Places that are experiencing the most significant weakening of economic activity at present include Phoenix, parts of central and Southern California, Las Vegas and Reno, Nev., as well as parts of Florida's east and west coasts, said Zandi. He expects housing activity in these areas to bottom out in late 2008 "at best."
Bernard Markstein, NAHB's director of forecasting, put today's housing picture into greater historical context. Explaining that although year-over-year numbers for home prices and production are indeed expected to show substantial declines while the downturn continues, he noted that last year's housing statistics (which were clearly unsustainable) are not the ideal comparison for current activity. If instead, for example, you were to compare anticipated starts activity to the 2002-2003 levels that offer a more normal benchmark, you would not have to look too far down the road to see a return to equilibrium in 2008-2009.

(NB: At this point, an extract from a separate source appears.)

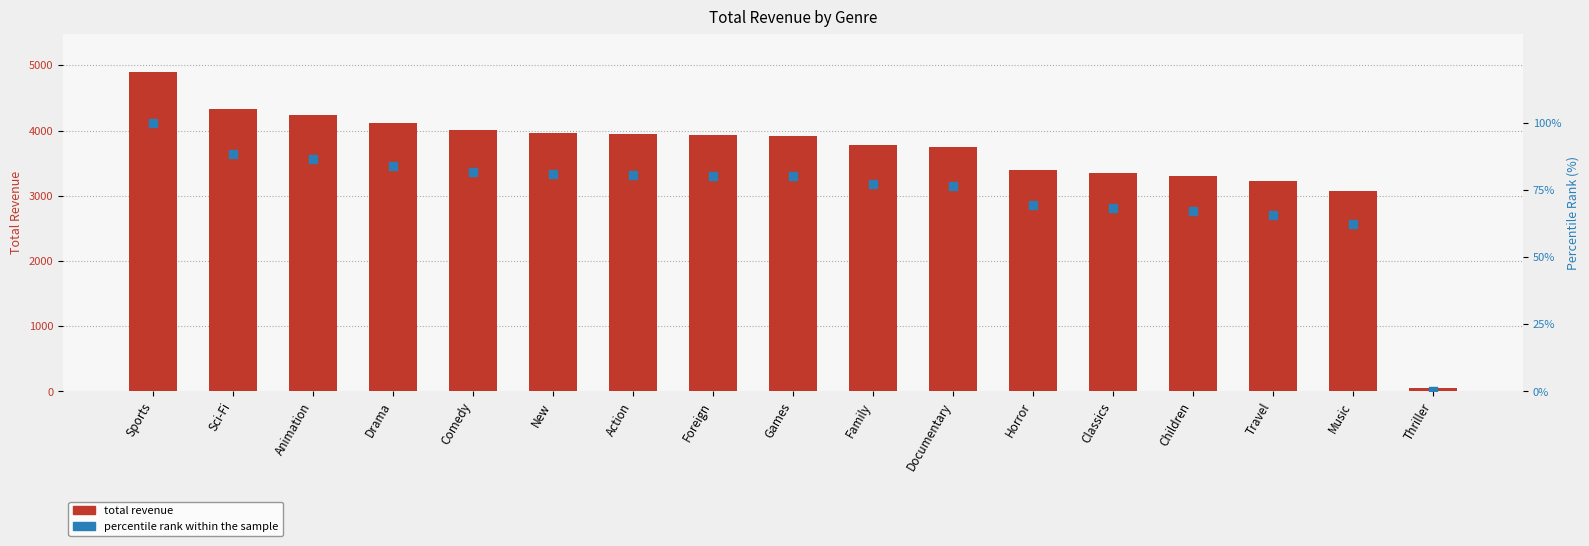

Which series contains the highest Y value?

total_revenue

Markstein agreed that the biggest house-price declines will be relatively localized in the California, Florida, Nevada, upper Northeast and Midwest markets, but he also pointed out that in quite a few housing markets, prices are still rising. Whether you consider this good news or bad, he said, it's a far different story than what most people have gleaned from the media headlines. In fact, with just a few notable exceptions, most of the country's metropolitan statistical areas have recorded little or no decline in house prices between their recent peaks and the second quarter of 2007. The bottom line is that, while rapid price gains are a thing of the past, a lot of homeowners are "still in good shape" with regard to their home values.